When Heartbreak turns to Anger

This article first appeared on Tearfund Lifestyle, 25 June 2014.

In the last few months, my Dad had a major operation to remove a cancer; my dearest, wonderful Grandma passed away; I ended things with my lovely long-term boyfriend; and I was told that my chronic pain treatment was not as likely to be effective as they first thought. Oh, and I had university finals. A friend recently told me I was basically a whole season of Hollyoaks in one person. Unsurprisingly, it’s become a bit much for my mind, body and spirit to process.

All of us at some point or another will deal with grief. Grief can feel like it’s neatly swiped the breath right from your lungs. It also affects us all in different ways. Yet, like mothers comparing the progress of their toddlers at care group, we sometimes question (often by means of a cheeky Google search) how our bodies are dealing with these external factors: am I crying enough? Am I crying too much? Why am I not crying at all? What ‘stage’ of grief does the model say I’m in? Should I be feeling this pain in my chest? What am I supposed to do with all these emotions inside me?

For me, one of my biggest go-to responses has been anger. Not anger at anyone or anything in particular; more like a sudden fierceness that would propel me to violently defend an opinion or get involved in sorting out an issue that doesn’t strictly affect me. Another of my friends has a phrase: ‘my sense of right has been wronged.’ If anything wrongs my sense of right at the moment, I’m on it like a feral lioness who’s just heard someone wants to hurt her cubs. And strictly speaking, that’s really what anger is for: to galvanise us to fight for our sense of justice. It’s not primarily a destructive emotion, although it can be if it’s not resolved in a healthy way. Think about the famous example of Jesus whacking the vendors’ tables over in the temple. He wasn’t doing that for the sake of destruction; rather, he was expressing the fact that this was not how it should be, and the only way to fix that was to remove the cause of concern. His sense of right had been wronged, and He got angry.

Now I’m not saying for one second that anger and/or violence is always (or ever) the answer. Whenever that story is mentioned we should also remember that Jesus lovingly died in the place of everyone who’s ever wronged His sense of right. Perhaps then the answer to anger is forgiveness. The trouble comes when, like me, you don’t know who to forgive, because you don’t know where your anger is directed, if it is directed towards anything at all. In these times, I’m choosing to take comfort in the words of the psalmist:

‘Is anyone crying for help? God is listening, ready to rescue you. If your heart is broken, you’ll find God right there; if you’re kicked in the gut, he’ll help you catch your breath’ (Psalm 34:17-8).

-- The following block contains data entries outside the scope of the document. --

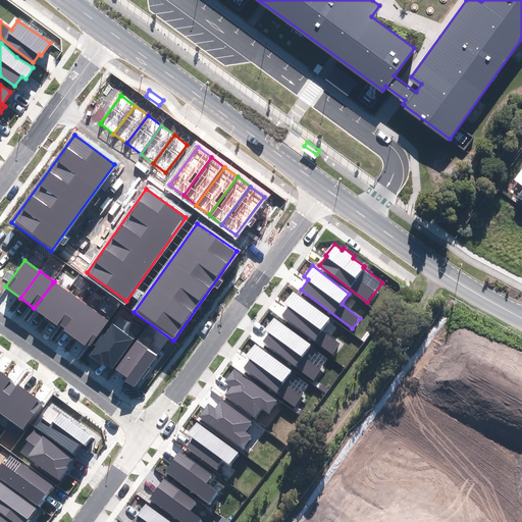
[(53,282),(34,308),(48,318),(67,293),(53,282)]
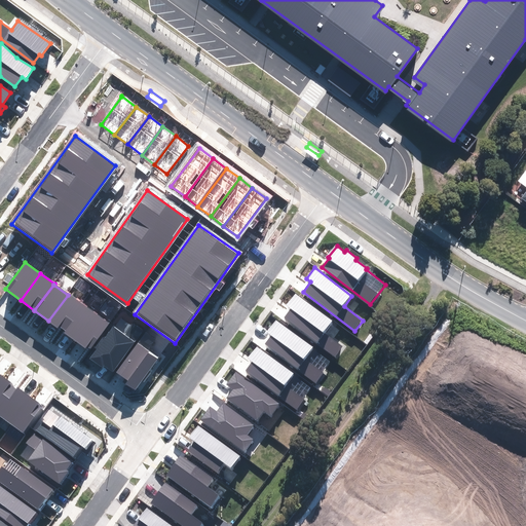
[(332,323),(295,294),(287,305),(292,308),(285,318),(335,358),(343,347),(325,333),(332,323)]
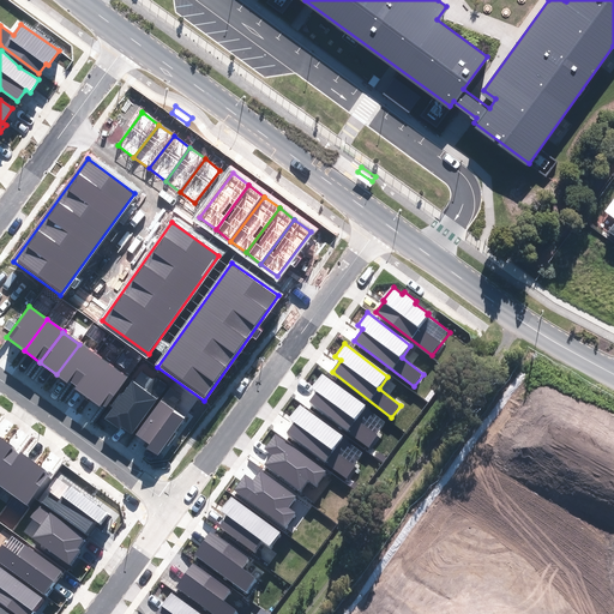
[(95,355),(79,344),(56,374),(72,386),(95,355)]
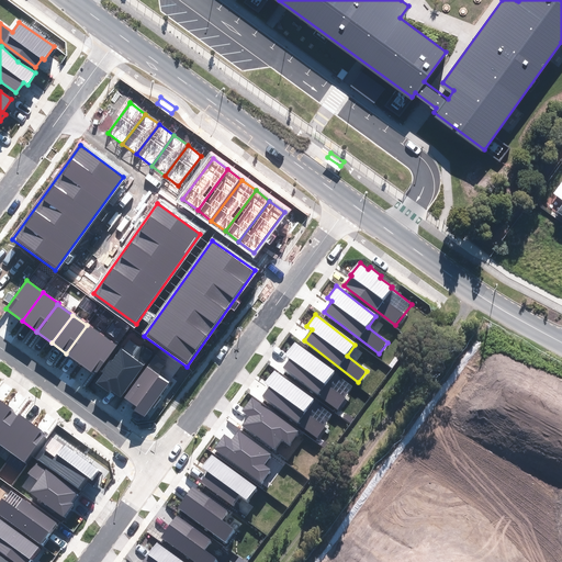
[(87,325),(66,353),(80,363),(101,335),(88,325),(87,325)]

Encouragingly, for those times when we don’t know where God is, we also find precedent for a simple prayer:

‘Don’t dump me, God; my God, don’t stand me up. Hurry and help me; I want some wide-open space in my life!’ (Psalm 38:21-22)

When I’m stuck for words, they’re as good as any, as they recognise I need God and help me verbalise the step of faith I’m trying to force my weary feet to make. It’s hard to stay obedient when you don’t have the energy, and I’ve definitely wronged His sense of right while processing these emotions. Right now I’m just thanking God that even when I’m tongue-tied, I can use His Word to give me the words that grief has rendered me incapable of expressing. One day at a time.